Nath, S., Shen, K., Dayan, P., & Brielmann, A. (2024). Quantifying Complexity in Synthetic and Natural Images. In XXVIII Congress of the International Association of Empirical Aesthetics (IAEA 2024) (pp. 34).


Cite as: https://hdl.handle.net/21.11116/0000-000F-C4BF-D
Abstract
Subjective complexity judgements play a crucial role in perception. Complexity is a major driver of aesthetic judgements, along with other cognitive characteristics such as memorability or engagement. Many studies have tried to identify the factors influencing the complexity of images. Despite an overall lack of consensus, studies have suggested that features from different levels of abstraction jointly contribute to complexity. We developed computational objective complexity measures to predict the subjective complexity of synthetic and natural images, and tested them in two studies. In study 1, we synthetically generated 2D binary pixel patterns using cellular automata, calculated multiple statistical objective measures including density, entropy, local spatial complexity, Kolmogorov complexity, intricacy and asymmetry, and related them to subjective ratings of complexity. The low-level measure of local spatial complexity, assessing the mean information gain of pairwise pixels, and the high-level measure of intricacy, counting the number of connected components in an image, together best predicted subjective complexity.
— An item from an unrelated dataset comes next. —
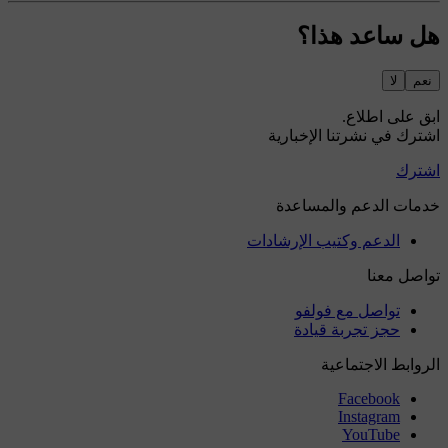
هل ساعد هذا؟
نعم
لا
In study 2, we collated four publicly available datasets (RSIVL, VISC, Savoias and IC9600) which report subjective complexity ratings for natural images including scenes and artworks. We adopted an object-centric approach, quantifying complexity as a function of the objects in an image. We found that subjective complexity was well explained by a low-level measure of number of objects, extracted using a hierarchical segmentation model, SAM, and a high-level measure of the number of named classes in the image, extracted using a semantic segmentation model, FC-CLIP. Across both studies, we applied algorithmic, information theoretic and deep-learning based methods to quantify the complexity of images. Through our work, we advocate for the use of similar computational methods in the aesthetics community, enabling large-scale, reproducible, and broadly interpretable analyses of experimental data.